While that legislation stalled out, a new version passed in 2019. That watered-down bill didn't require meters on existing systems, but it did at least "stop the bleeding," Anderegg said, by mandating metering of newly constructed secondary systems.
Frankel and his organization believe behind-the-scenes politics were at play in the dilution of Anderegg's original legislation. On June 30, the Utah Rivers Council filed a complaint with the Utah Attorney General's Office seeking an investigation of potential conflicts of interest between water lobbyists with family ties to the executive staff of the Central Utah Water Conservancy District.
Frankel said these lobbyists actively fought against meters for secondary systems, among other conservation efforts. In its complaint, the nonprofit said the provisions in the defeated legislation could have saved 1.5 million acre-feet (488.8 billion gallons) of water, roughly equivalent to five years of water use in the Salt Lake Valley.
Anderegg's 2019 bill created a low-interest loan option for cities to purchase and install meters on their secondary water sources. And since then, five cities have entered into contracts or bonds with the state for loans ranging from $807,500 with the Mountain Green Secondary Water Co. to as high as $11.9 million with Riverton City. The 2021 Legislature also appropriated $2 million in annual grants available to cities for metering projects.
Shalaine DeBernardi with the Utah Division of Water Resources says the agency has long supported getting more meters on secondary connections. The regular guidelines for the loan program, she says, provide up to 85% of the project costs, with the city or local sponsor responsible for covering the remaining 15%.
"We believe that you cannot manage what you don't measure," DeBernardi says.
Still, Anderegg worries there won't be much political will in the Legislature to revisit requiring meters on existing systems in the future.
It's discouraging, the lawmaker said, because better education about water use has been shown to help residents voluntarily slow the flow. He noted that a grant obtained by Washington Terrace led the city to voluntarily reduce water use by 35%. Saratoga Springs got a grant to install meters as well and saw a 68% reduction in combined secondary and culinary uses.
"It isn't necessarily true that we have to increase the fees for water users to compel conservation," Anderegg said. He believes if secondary metering went in across the state, water use would drop by a third.
"We wouldn't be overwatering, we would be wiser stewards of this scarce resource," Anderegg said. "That's the low hanging fruit, independent of major water projects like the Lake Powell pipeline or Bear River—that's something we can do right now."
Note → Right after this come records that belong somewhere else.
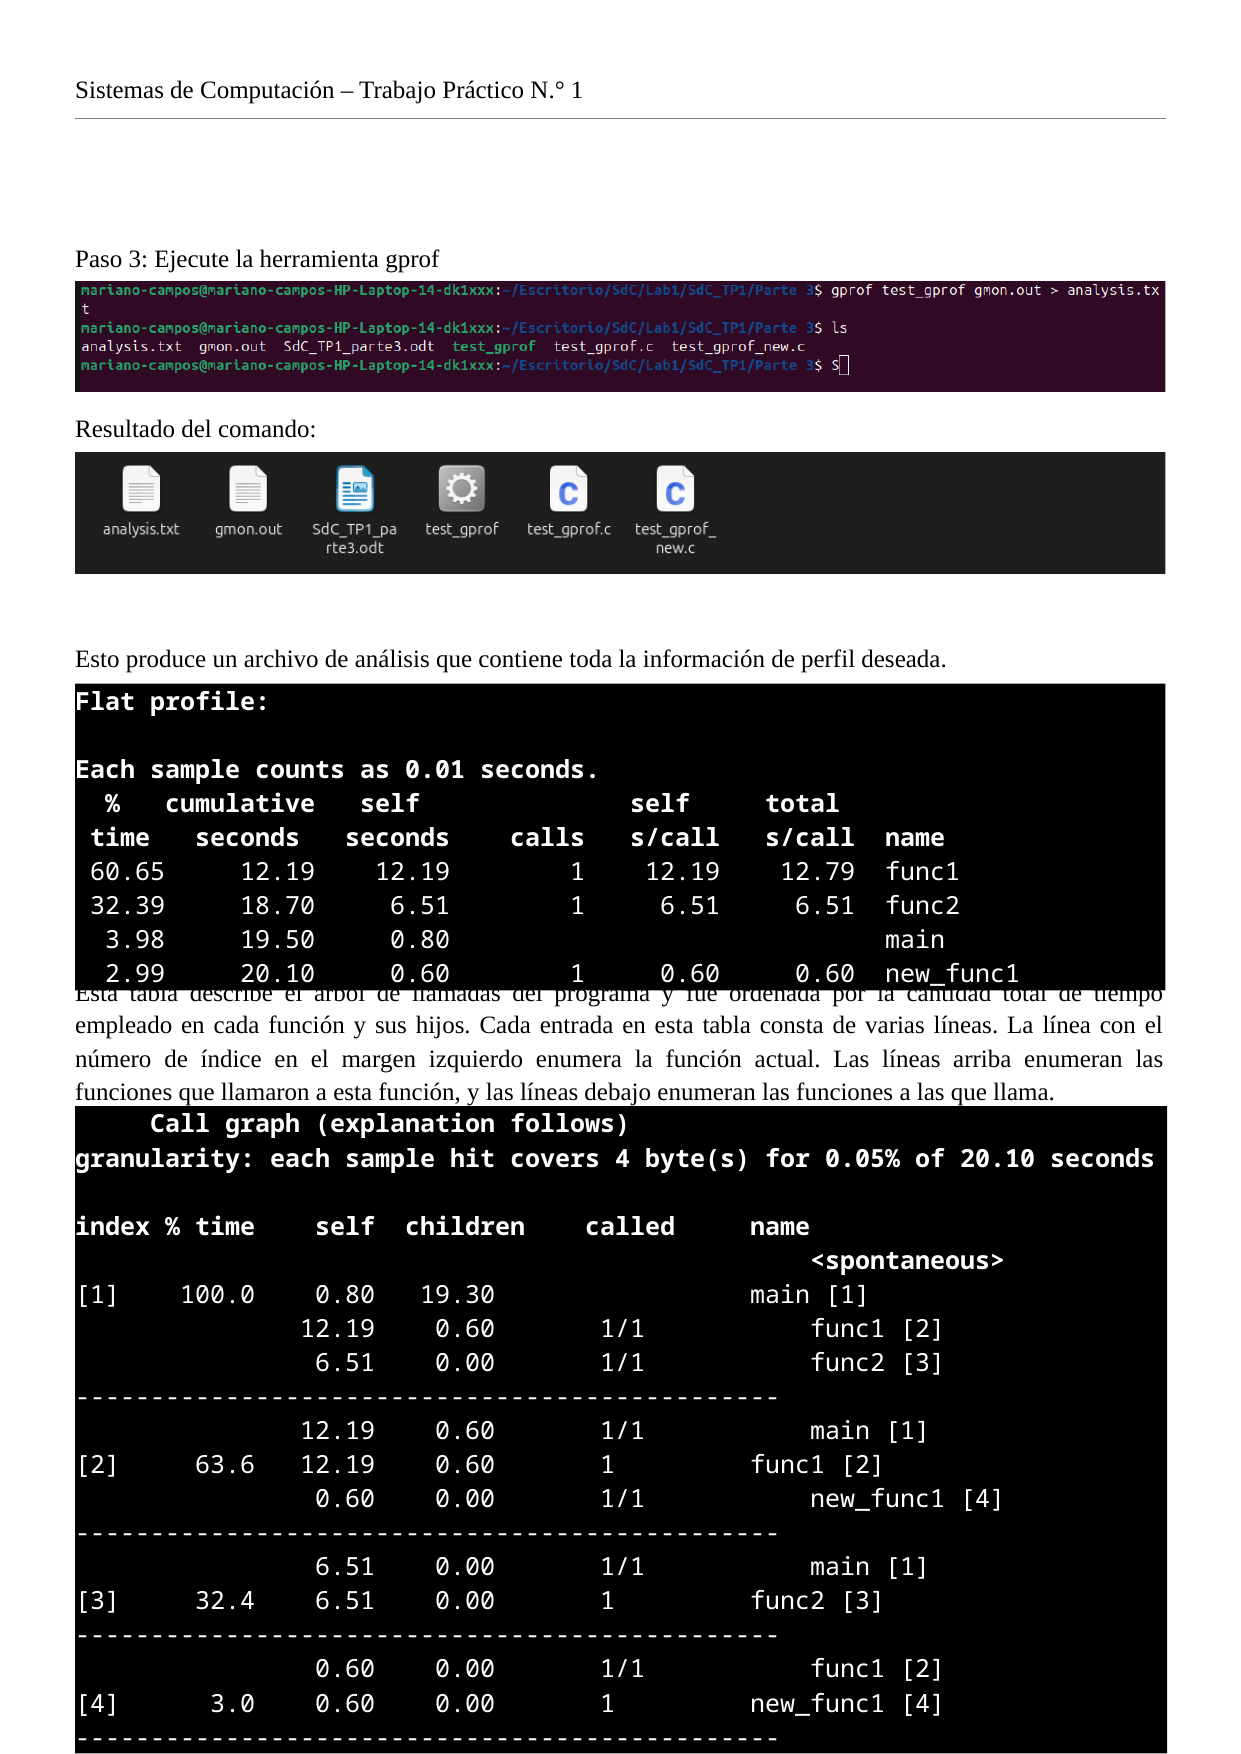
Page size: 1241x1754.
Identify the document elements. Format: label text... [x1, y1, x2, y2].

picture [75, 281, 1166, 392]
text Paso 3: Ejecute la herramienta gprof [75, 244, 1166, 272]
text Resultado del comando: [75, 392, 1166, 443]
text Esto produce un archivo de análisis que contiene toda la información de perfil deseada. [75, 644, 1166, 673]
text Esta tabla describe el árbol de llamadas del programa y fue ordenada por la cantidad total de tiempo empleado en cada función y sus hijos. Cada entrada en esta tabla consta de varias líneas. La línea con el número de índice en el margen izquierdo enumera la función actual. Las líneas arriba enumeran las funciones que llamaron a esta función, y las líneas debajo enumeran las funciones a las que llama. [75, 991, 1166, 1105]
picture [75, 452, 1166, 574]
Understanding how drips and drops add up to millions of gallons of water gives Utahns a grasp on planning for the future. It's an idea that can also cut across political divisions.
It's not just Republicans like Anderegg who see the benefits of better data. Michael Melendez with the Libertas Institute, a libertarian-leaning think tank, says better data will be a boon to taxpayers.
"We are supportive of better metering because it would pave the way to actually using market forces to price water and allow people to feel the effects of their use," Melendez says. "By focusing on user fees rather than subsidization, we hope that Utah can make better decisions about this precious resource."
For the more environmentally conscious Frankel, understanding the "market" means understanding ourselves and the consequences of our behavior—a point being driven home in the midst of this blistering drought.
"One of the most insightful observations in this drought is the idea that we've caused this problem," Frankel says. "We are going to determine our fate when we can take responsibility for our actions, instead of blaming Mother Nature on our plight. Mother Nature is not heating up the air temperature—we are. And Mother Nature is not encouraging us to waste water—our state leaders are."